Нужда в «реформе» Русского Языка возникала и сама реформа проводилась только при смене политической интернационализации государственной формации и жизни, социального уклада страны. Они и проводились в Русском Мiре для его подстройки к новому этапу инорасовой русофобской интернационализации великоруской культурологии, как и государственно-церковному укладу уже не Руси, России.

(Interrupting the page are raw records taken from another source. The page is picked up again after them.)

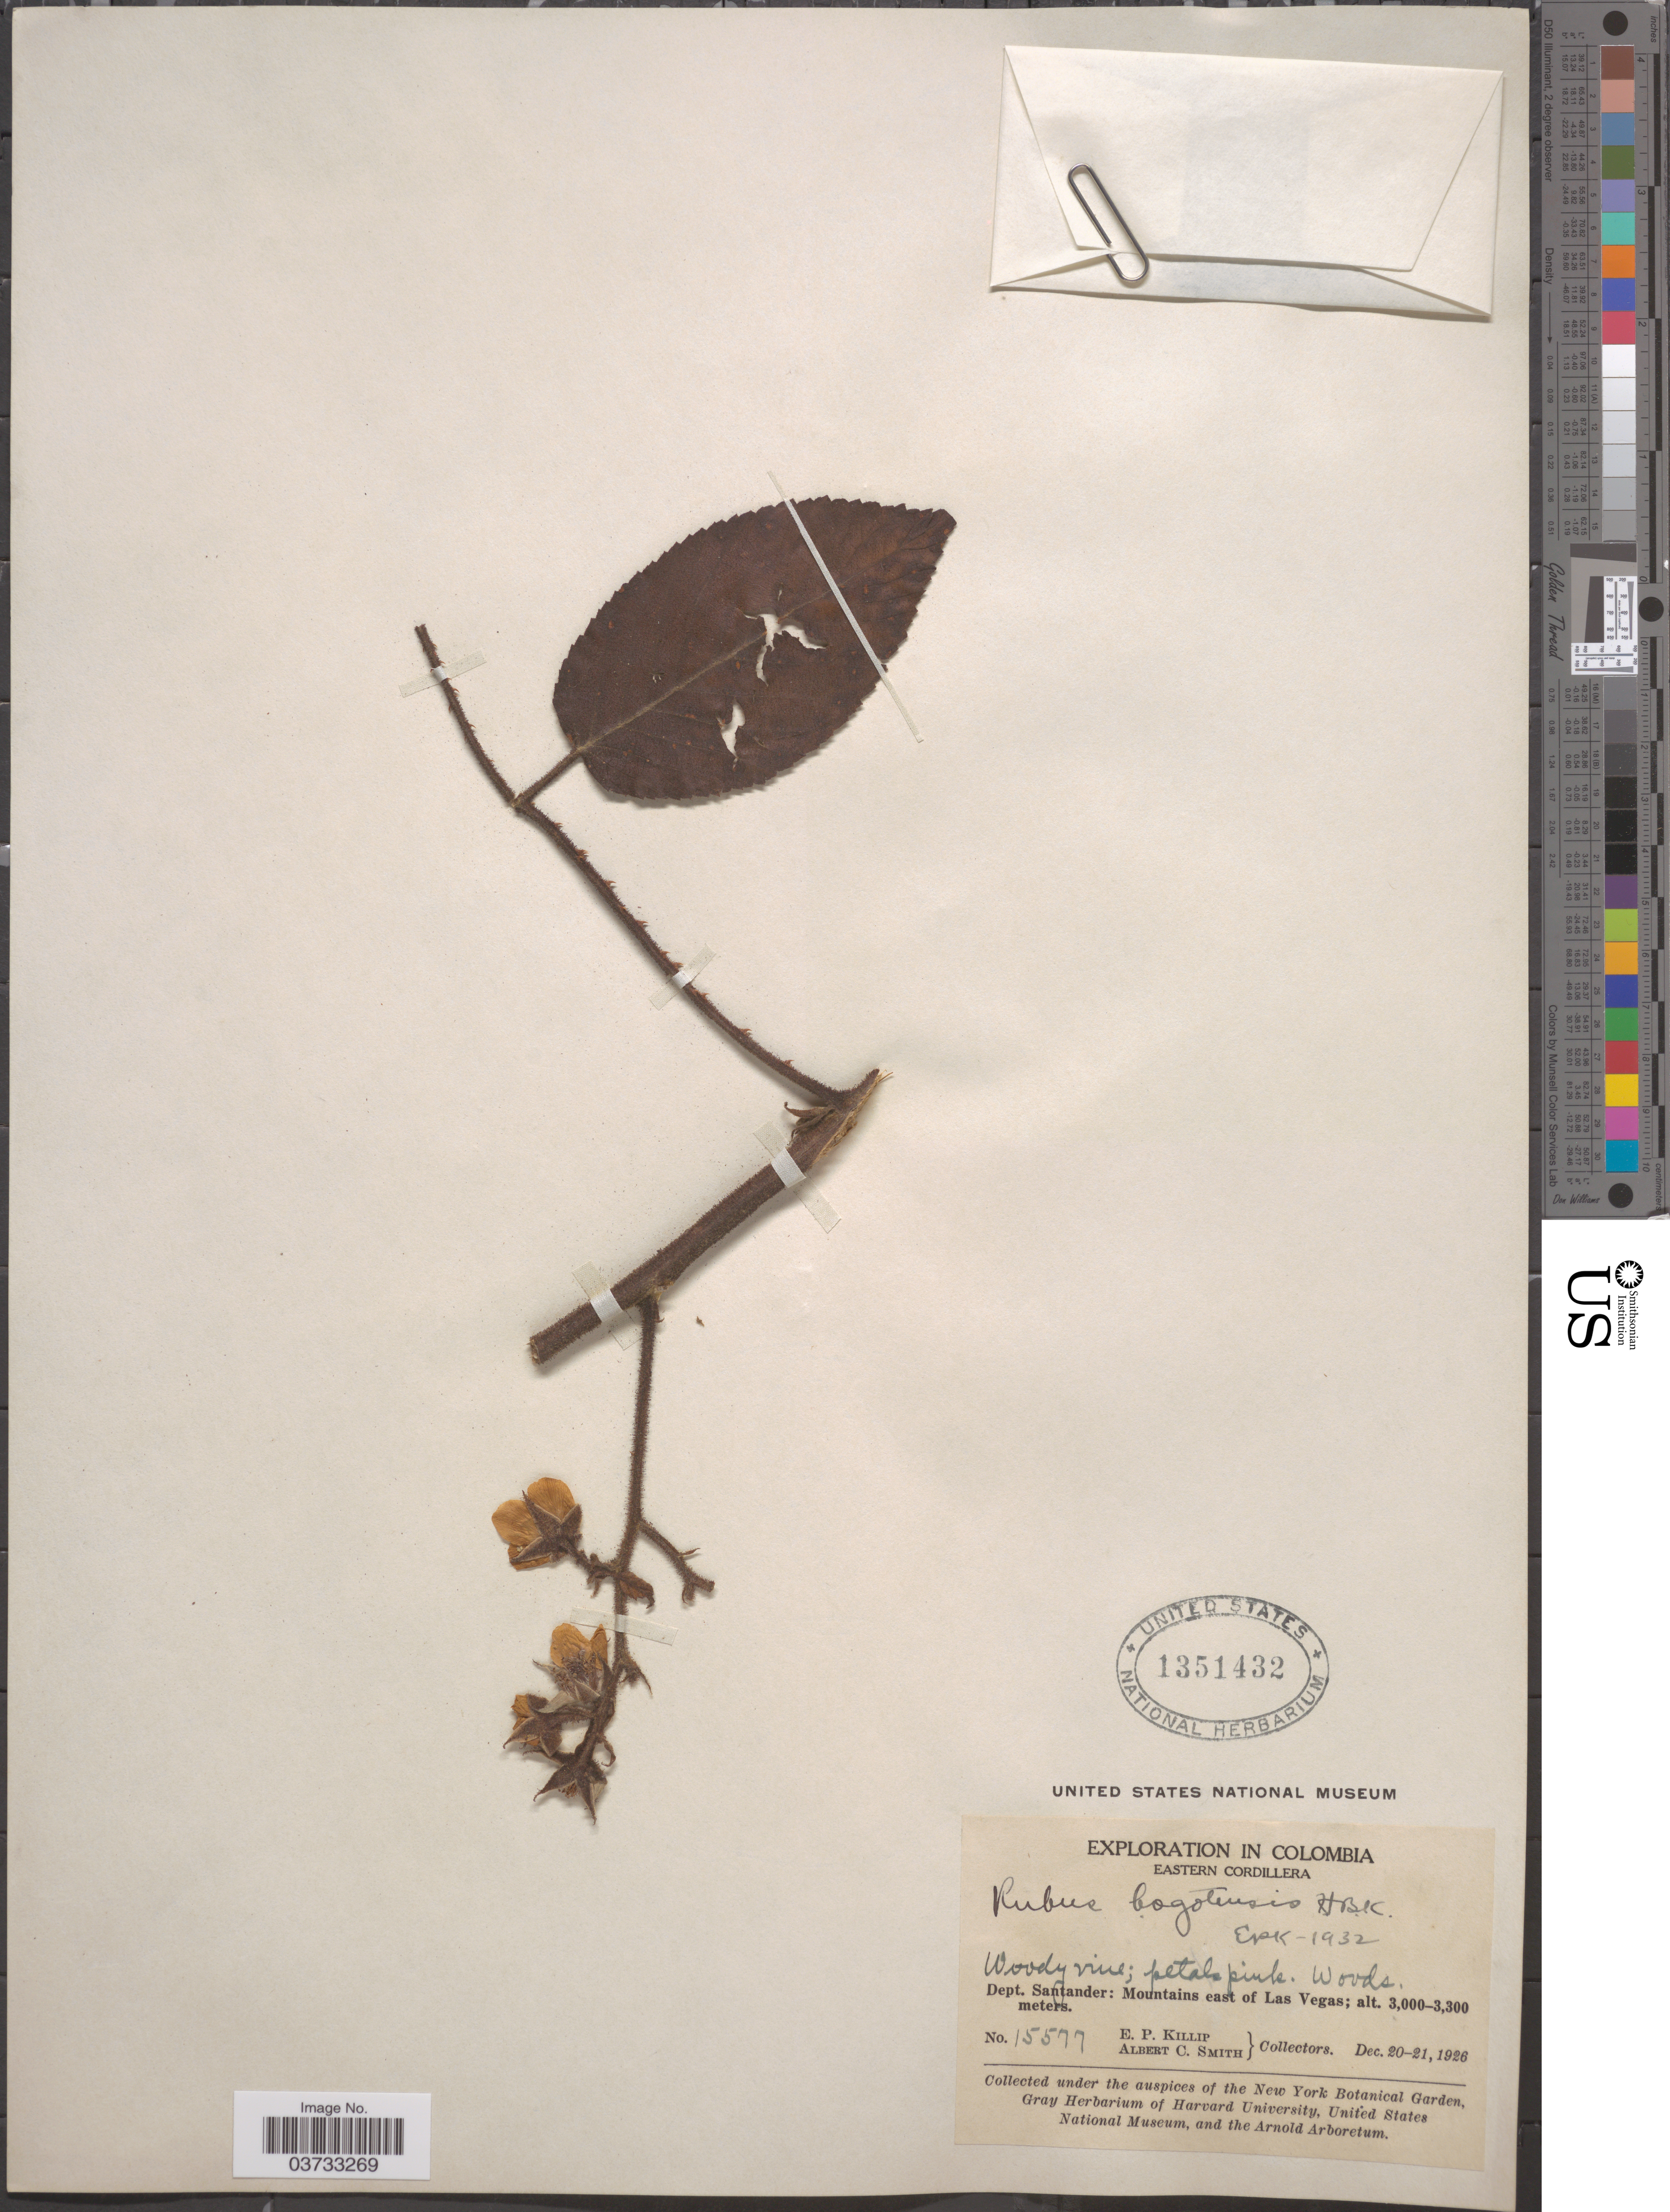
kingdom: Plantae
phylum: Tracheophyta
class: Magnoliopsida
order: Rosales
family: Rosaceae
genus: Rubus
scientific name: Rubus bogotensis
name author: Kunth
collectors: E. P. Killip & A. C. Smith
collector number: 15577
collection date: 1926-12-20/1926-12-21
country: Colombia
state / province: Santander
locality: Eastern Cordillera. Dept. Santander: Mountains east of Las Vegas.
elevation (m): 3000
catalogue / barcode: US 1351432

 Первая реформа была предпринята в XVII веке под политическим диктатом церковного иудохристианства Константинопольского Патриархата Византии. И проведена была в форме «правки» русских богослужебных книг, с попутным запретом принципов Великорусского нравственного Канона, Домостоя и Кормчей Книги, изложенных в этих положениях, как и скрытием на века их самих. Там в новых богослужебных книгах был сформирован «церковно славянский» язык. Он не только стал доминировать во властном официозе c XVII века, но и интернационализировал сознание всех верующих людей, кто примкнул к «нововерам»после «правки богослужебных книг. Церковные «реформаторы» выбросили из русских «буквицы» и «глаголицы» порядка десяти «лишних» букв, чем семантически оскопили сам природный Русский Язык летописей и иных раритетов. Далее «реформой» Петра Первого было выброшено еще 6 букв. Но главный урон здесь был нанесен удалением в тексте ударений, подстрочных и надсточных знаков, по сути дела дирижерской партитурой мироощущения Сути образного Русского Языка.

Очередная реформа» русского Языка назревала под давлением идеологической, стяжательной торгашеской либералистики к началу XX века, когда «великие реформы» 1861-1864 годов уже полностью переформатировали в западническое «республиканство» интернационалистское, «просвещенное русское общество». Повод для реформирования там был таков: - надо писать так, как говорим и слышим. Дискуссия о реформе Русского Языка шла двадцать лет вплоть до революции «октября» 1917 года. И в 1918 году эта реформа была проведена. Приведу всего один наглядный пример. После реформы 1918 года название романа Л. Толстого «Война и Мир» стало звучать абракадаброй. Теперь, чтобы разъяснить значение толстовского «мир», требуется целая маленькая лекция. Но на такие «мелочи» ублюдочная советская педагогика уже не обращала внимания.

Суть лингвистического «реформаторства» был в культурологическом приближение количества букв Русской Азбуки к торгашескому «аглицкому» сленгу и его американизированному суржику английского языка. Это же позволило революционным узурпаторам власти политически подменить Великую Русскую Педагогику, где школьный предмет русский язык стал для большинства учащихся ненавистным зубрежкой «правил». Сам английский язык времен Шекспира, и так торгашеский, к XXвеку был полностью техноцизирован и торгашески оскоплен «простотой и доступностью применения».

Великий лингвист Ломоносов обобщил все великоруские лингвистические взгляды и выдал универсальное охранительное средство для Великоруского великого и могучего. Он ввел понятие трех «штилей»:

- стиль государственного документооборота
- стиль литературный и педагогический
- стиль народный разговорный

При государственом применение подобного метода в России никогда никакой реформы Русского Языка не потребовалось бы.  Все изменения касающиеся новых понятий легко бы приживались в русском литературном языке и языке СМИ.

А разговорный народный и местнический сленг никакого влияния бы, как это было и до «реформы» 1918 года, на литературный язык не оказывал. Мы с Вами не слышали бы по СМИ массу дикарских новоделов русского языка типа «латвийцы» вместо латыши, не засоряли бы русский язык разными «кашерингами», «трендами» и т. д. Не оказывал же на него веками малорусский и белорусский диалекты Русского Языка. Здесь же и внутри российские местнические диалекты. Меня в С-Петербурге поправляют мои друзья и приятели: - «Володя не звонят, а звонят (с ударением на «я») и прочее в моем непривычном для них южнорусском говоре.  Так и слово безнравственный, конечно же произносится и пишется с «з». А слово безстрашный произносится с «с», но писаться должно с буквой «з», иначе теряется, переворачивается весь его смысл и т. д. Там в реформе 1918 года главное не частности, а общая тенденция. Общее мнение литераторов того времени то, что послереформенный это уже стал не русский язык, а его примитивный вариант упрощенного суржика. Весса и иные литераторы вырости на современном диалекте  дегенеративного сленга. Хотя у Вессы я такового в ее поэзии и прозе не наблюдаю. На этом закончу.